In the function transformation process, a vertical shift happens when we add or subtract a constant to the function's output. This operation moves the graph of the function up or down on the coordinate plane.
For the function given by the exercise, starting with the basic quadratic function, \(y = t^2\):- Adding a constant value shifts the graph upwards.- Subtraction would shift it downwards, but that's not the case here.Consider the transformation from \(y = t^2\) to \(y = f(t) = 4 + 0.01t^2\).
The term \(+4\) in the function causes a **vertical shift** upwards by 4 units. This is because any output value of \(t^2\) will now be augmented by 4, shifting the entire graph of the function higher without altering its shape. Thus, all values of \(f(t)\) will be higher than their corresponding \(t^2\) values by exactly 4 units.

Vertical shrink involves scaling down the height of the graph by multiplying the function's output by a constant factor between 0 and 1. This compression makes the graph look "flatter."For the given function, we transform from the standard quadratic \(y = t^2\) to \(y = 0.01 t^2\).

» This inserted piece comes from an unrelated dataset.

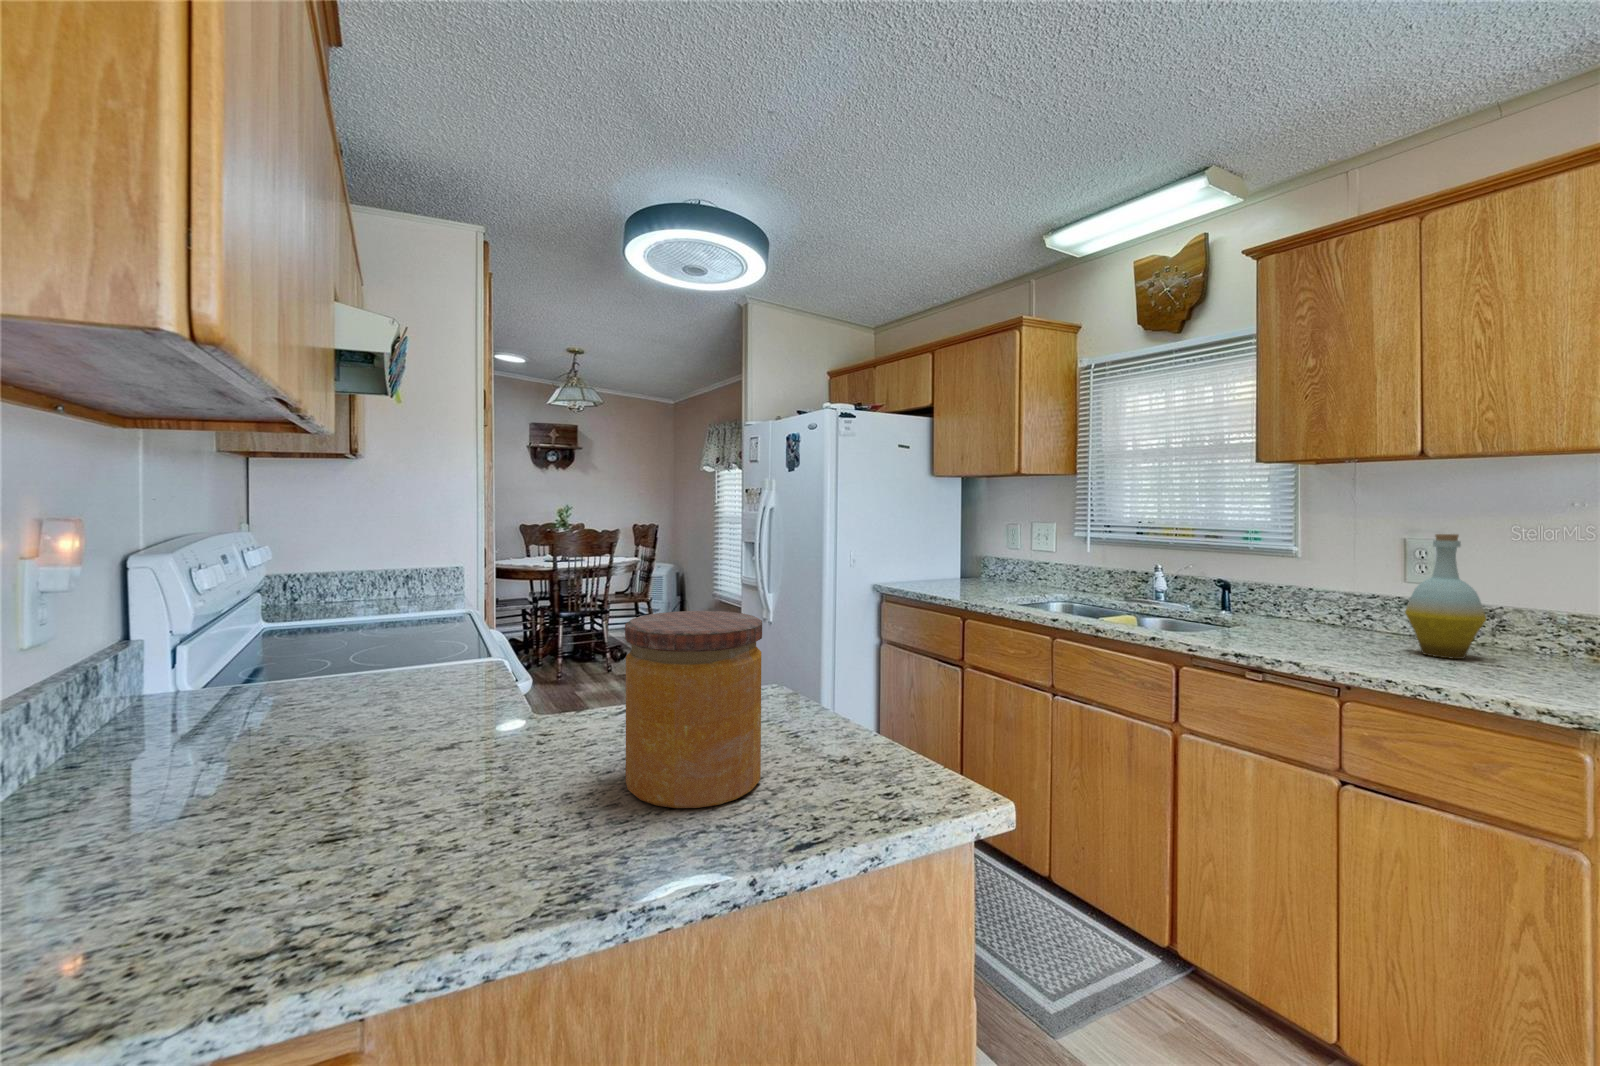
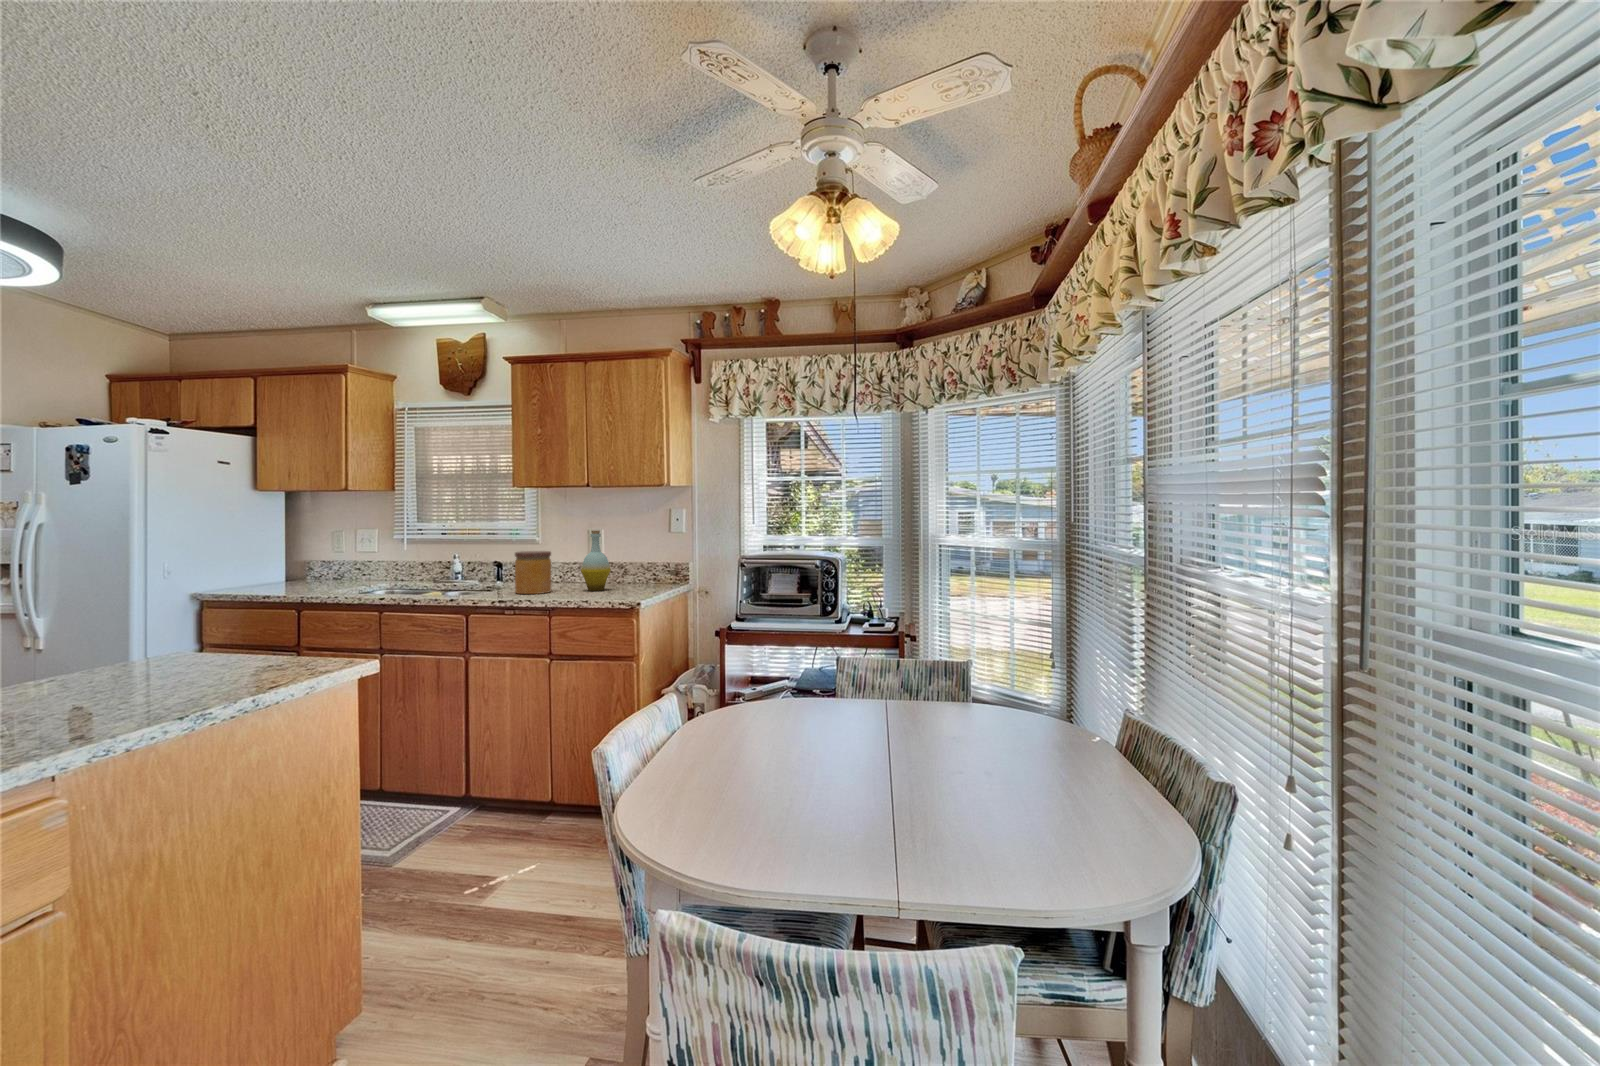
jar: present [625,611,762,808] -> present [515,551,551,594]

Here's how:

1. The factor \(0.01\) affects the size of \(t^2\), effectively shrinking the graph vertically by 1% of its original height.
2. Instead of climbing sharply, the function's curve appears much closer to the x-axis.

This change, known as a **vertical shrink**, compresses the entire upward growth, flattening its appearance in a controlled manner without affecting the horizontal position of any point on the graph. As a result, the progression of sales over time as indicated by the function's output becomes less steep.

Time transformation in function transformation refers to changing the variable representing time to a different reference point or scale. This concept is handy when needing to represent data or functions based on alternative temporal starting points.In part (b) of the exercise, the goal is to change the reference of \(t\) from "years since 1990" to "years since 2000." To achieve this, we can manipulate the timing variable:

• Express the new variable, \(t'\), as \(t = t' + 10\). Here, \(t'\) represents years since 2000.
• Substitute \(t = t' + 10\) into the original function to adjust the timing: \[f(t') = 4 + 0.01(t' + 10)^2\]
• Expanding yields: \[f(t') = 5 + 0.01 t'^2 + 0.2 t'\]
• Now, \(g(t') = 5 + 0.01 t'^2 + 0.2 t'\) is the new function.

This process effectively moves the timeline forward by 10 years. It modifies how we interpret each function point without needing an entirely new equation.